Find the lines below that include the word "learning" and state how many there are, adding nothing.

Stored dataset items:

_ _ _ _ _

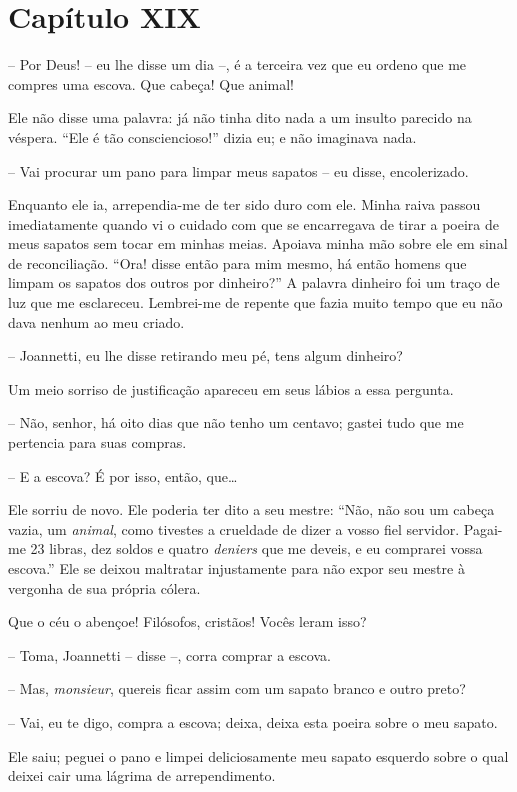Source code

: \section{Capítulo XIX}

 -- Por Deus! -- eu lhe disse um dia --, é a terceira vez que eu
ordeno que me compres uma escova. Que cabeça! Que animal!

 Ele não disse uma palavra: já não tinha dito nada a um insulto parecido
na véspera. ``Ele é tão consciencioso!'' dizia eu; e não imaginava nada.

 -- Vai procurar um pano para limpar meus sapatos -- eu disse,
encolerizado.

Enquanto ele ia, arrependia-me de ter sido duro com ele. Minha raiva
passou imediatamente quando vi o cuidado com que se encarregava de
tirar a poeira de meus sapatos sem tocar em minhas meias. Apoiava minha
mão sobre ele em sinal de reconciliação. ``Ora! disse então para mim
mesmo, há então homens que limpam os sapatos dos outros por dinheiro?''
A palavra dinheiro foi um traço de luz que me esclareceu. Lembrei-me de
repente que fazia muito tempo que eu não dava nenhum ao meu criado.

-- Joannetti, eu lhe disse retirando meu pé, tens algum dinheiro?

Um meio sorriso de justificação apareceu em seus lábios a essa pergunta.


-- Não, senhor, há oito dias que não tenho um centavo; gastei tudo que
me pertencia para suas compras.

-- E a escova? É por isso, então, que\ldots

Ele sorriu de novo. Ele poderia ter dito a seu mestre: ``Não, não sou um
cabeça vazia, um \textit{animal}, como tivestes a crueldade de dizer a
vosso fiel servidor. Pagai-me 23 libras, dez soldos e quatro \textit{deniers}
que me deveis, e eu comprarei vossa escova.'' Ele se deixou maltratar
injustamente para não expor seu mestre à vergonha de sua própria
cólera.

Que o céu o abençoe! Filósofos, cristãos! Vocês leram isso?

-- Toma, Joannetti -- disse --, corra comprar a escova.

-- Mas, \textit{monsieur}, quereis ficar assim com um sapato branco e
outro preto?

-- Vai, eu te digo, compra a escova; deixa, deixa esta poeira sobre o
meu sapato.

Ele saiu; peguei o pano e limpei deliciosamente meu sapato esquerdo
sobre o qual deixei cair uma lágrima de arrependimento.

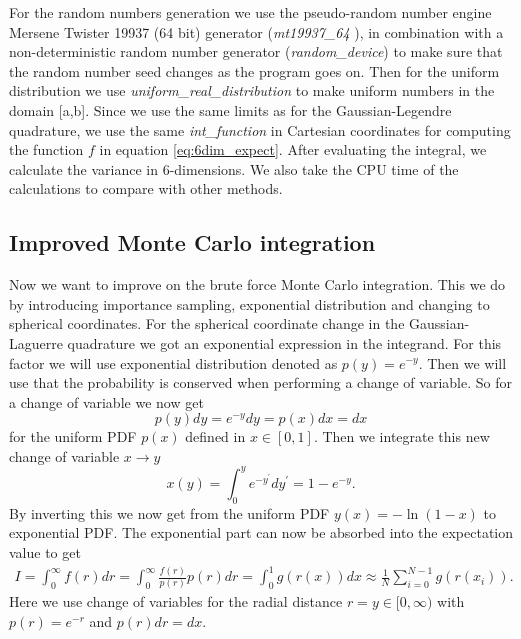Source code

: \documentclass[12pt,a4paper,english]{article}
\begin{document}
For the random numbers generation we use the pseudo-random number engine Mersene Twister 19937 (64 bit) generator (\textit{mt19937\_64
}), in combination with a non-deterministic random number generator (\textit{random\_device}) to make sure that the random number seed changes as the program goes on. Then for the uniform distribution we use \textit{uniform\_real\_distribution} to make uniform numbers in the domain [a,b]. Since we use the same limits as for the Gaussian-Legendre quadrature, we use the same \textit{int\_function} in Cartesian coordinates for computing the function $f$ in equation \ref{eq:6dim_expect}. After evaluating the integral, we calculate the variance in 6-dimensions. We also take the CPU time of the calculations to compare with other methods.

\subsection{Improved Monte Carlo integration}
Now we want to improve on the brute force Monte Carlo integration. This we do by introducing importance sampling, exponential distribution and changing to spherical coordinates. For the spherical coordinate change in the Gaussian-Laguerre quadrature we got an exponential expression in the integrand. For this factor we will use exponential distribution denoted as $p(y)=e^{-y}$. Then we will use that the probability is conserved when performing a change of variable. So for a change of variable we now get
\[p(y)dy=e^{-y}dy=p(x)dx=dx\]
for the uniform PDF $p(x)$ defined in $x\in[0,1]$. Then we integrate this new change of variable $x\rightarrow y$
\[x(y)=\int_{0}^{y}e^{-y^{\prime}}dy^{\prime}=1-e^{-y}.\]
By inverting this we now get from the uniform PDF $y(x)=-\ln(1-x)$ to exponential PDF. The exponential part can now be absorbed into the expectation value to get
\begin{align*}
I=\int_{0}^{\infty}f(r)dr=\int_{0}^{\infty}\frac{f(r)}{p(r)}p(r)dr=\int_{0}^{1}g(r(x))dx\approx \frac{1}{N}\sum_{i=0}^{N-1}g(r(x_i)).
\end{align*}
Here we use change of variables for the radial distance $r=y\in[0,\infty)$ with $p(r)=e^{-r}$ and $p(r)dr=dx$. 
\end{document}
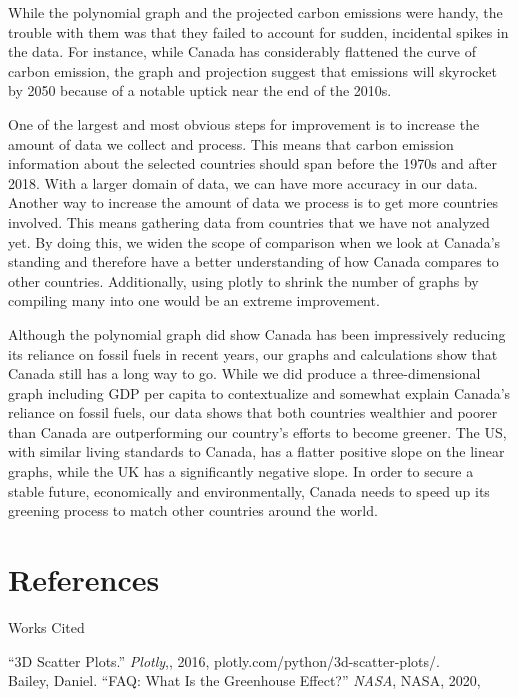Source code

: \documentclass[fontsize=11pt]{article}
\begin{document}
    While the polynomial graph and the projected carbon emissions were handy, the trouble with them was that they failed to account for sudden, incidental spikes in the data. For instance, while Canada has considerably flattened the curve of carbon emission, the graph and projection suggest that emissions will skyrocket by 2050 because of a notable uptick near the end of the 2010s.

    One of the largest and most obvious steps for improvement is to increase the amount of data we collect and process. This means that carbon emission information about the selected countries should span before the 1970s and after 2018. With a larger domain of data, we can have more accuracy in our data. Another way to increase the amount of data we process is to get more countries involved. This means gathering data from countries that we have not analyzed yet. By doing this, we widen the scope of comparison when we look at Canada’s standing and therefore have a better understanding of how Canada compares to other countries. Additionally, using plotly to shrink the number of graphs by compiling many into one would be an extreme improvement.

    Although the polynomial graph did show Canada has been impressively reducing its reliance on fossil fuels in recent years, our graphs and calculations show that Canada still has a long way to go. While we did produce a three-dimensional graph including GDP per capita to contextualize and somewhat explain Canada's reliance on fossil fuels, our data shows that both countries wealthier and poorer than Canada are outperforming our country's efforts to become greener. The US, with similar living standards to Canada, has a flatter positive slope on the linear graphs, while the UK has a significantly negative slope. In order to secure a stable future, economically and environmentally, Canada needs to speed up its greening process to match other countries around the world.
    \section*{References}


    \begin{center}
        Works Cited
    \end{center}
    “3D Scatter Plots.” \textit{Plotly},, 2016, plotly.com/python/3d-scatter-plots/. \\
    \newline
    Bailey, Daniel. “FAQ: What Is the Greenhouse Effect?” \textit{NASA}, NASA, 2020,
    \newline
\end{document}

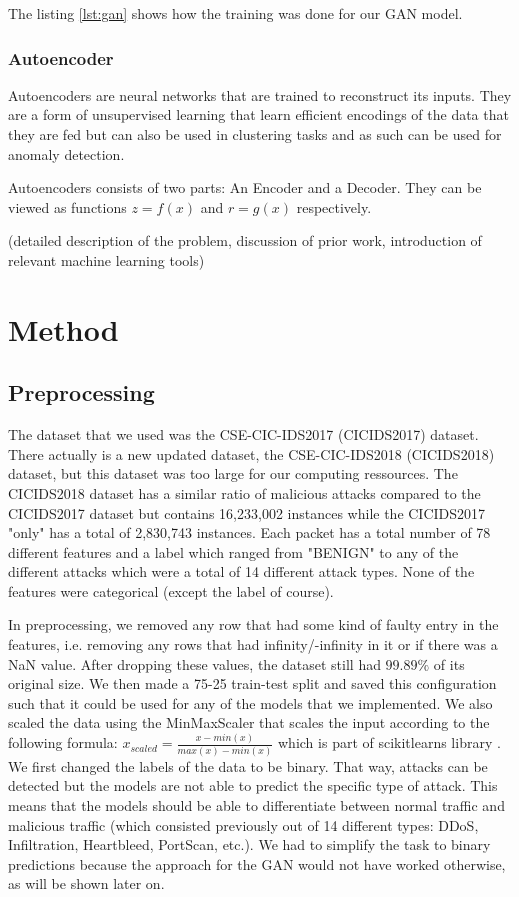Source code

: \documentclass[]{article}
\begin{document}
	The listing \ref{lst:gan} shows how the training was done for our GAN model. 
 	  
 	 \subsubsection{Autoencoder}
 	  
 	  Autoencoders are neural networks that are trained to reconstruct its inputs. They are a form of unsupervised learning that learn efficient encodings of the data that they are fed but can also be used in clustering tasks and as such can be used for anomaly detection. 
 	  
 	  Autoencoders consists of two parts: An Encoder and a Decoder. They can be viewed as functions $z = f(x)$ and $r = g(x)$ respectively. 
 	  
 	  	(detailed description of the problem, discussion of prior work, introduction of relevant machine learning tools)
	 \section{Method}
	 
	 \subsection{Preprocessing}
	 The dataset that we used was the CSE-CIC-IDS2017 (CICIDS2017) dataset. There actually is a new updated dataset, the CSE-CIC-IDS2018 (CICIDS2018) dataset, but this dataset was too large for our computing ressources. The CICIDS2018 dataset has a similar ratio of malicious attacks compared to the CICIDS2017 dataset but contains 16,233,002 instances while the CICIDS2017 "only" has a total of 2,830,743 instances. Each packet has a total number of 78 different features and a label which ranged from "BENIGN" to any of the different attacks which were a total of 14 different attack types. None of the features were categorical (except the label of course). 
	 \newline
	 
	 
	 \noindent
	 In preprocessing, we removed any row that had some kind of faulty entry in the features, i.e. removing any rows that had infinity/-infinity in it or if there was a NaN value. After dropping these values, the dataset still had $99.89\%$ of its original size. We then made a 75-25 train-test split and saved this configuration such that it could be used for any of the models that we implemented. We also scaled the data using the MinMaxScaler that scales the input according to the following formula: $x_{scaled} = \frac{x-min(x)}{max(x)-min(x)}$ which is part of scikitlearns library \cite{sklearn_api}. We first changed the labels of the data to be binary. That way, attacks can be detected but the models are not able to predict the specific type of attack. This means that the models should be able to differentiate between normal traffic and malicious traffic (which consisted previously out of 14 different types: DDoS, Infiltration, Heartbleed, PortScan, etc.). We had to simplify the task to binary predictions because the approach for the GAN would not have worked otherwise, as will be shown later on. 
\end{document}

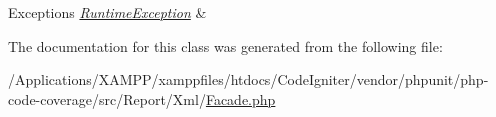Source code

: \begin{DoxyExceptions}{Exceptions}
{\em \mbox{\hyperlink{class_sebastian_bergmann_1_1_code_coverage_1_1_runtime_exception}{Runtime\+Exception}}} & \\
\hline
\end{DoxyExceptions}


The documentation for this class was generated from the following file\+:\begin{DoxyCompactItemize}
\item 
/\+Applications/\+X\+A\+M\+P\+P/xamppfiles/htdocs/\+Code\+Igniter/vendor/phpunit/php-\/code-\/coverage/src/\+Report/\+Xml/\mbox{\hyperlink{php-code-coverage_2src_2_report_2_xml_2_facade_8php}{Facade.\+php}}\end{DoxyCompactItemize}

_ _ _ _ _

> _Response area_
2